Saved data entries:
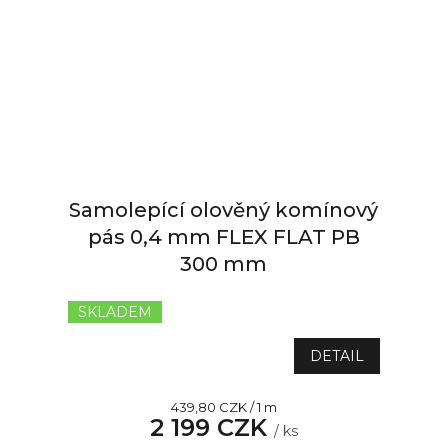
Samolepící olověný komínový
pás 0,4 mm FLEX FLAT PB
300 mm
SKLADEM
Průměrné
hodnocení
produktu
DETAIL
je
5,0
Měrná
439,80 CZK / 1 m
z
2 199 CZK
cena:
5
/ ks
hvězdiček.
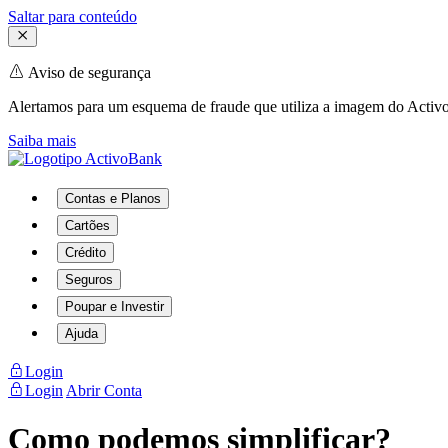
Saltar para conteúdo
Aviso de segurança
Alertamos para um esquema de fraude que utiliza a imagem do Activo
Saiba mais
Contas e Planos
Cartões
Crédito
Seguros
Poupar e Investir
Ajuda
Login
Login
Abrir Conta
Como podemos simplificar?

Directive: Pictures aside, retype all of the entries word for word.

Written response:
Samolepící olověný komínový
pás 0,4 mm FLEX FLAT PB
300 mm
SKLADEM
Průměrné
hodnocení
produktu
DETAIL
je
5,0
Měrná
439,80 CZK / 1 m
z
2 199 CZK
cena:
5
/ ks
hvězdiček.
Saltar para conteúdo
Aviso de segurança
Alertamos para um esquema de fraude que utiliza a imagem do Activo
Saiba mais
Contas e Planos
Cartões
Crédito
Seguros
Poupar e Investir
Ajuda
Login
Login
Abrir Conta
Como podemos simplificar?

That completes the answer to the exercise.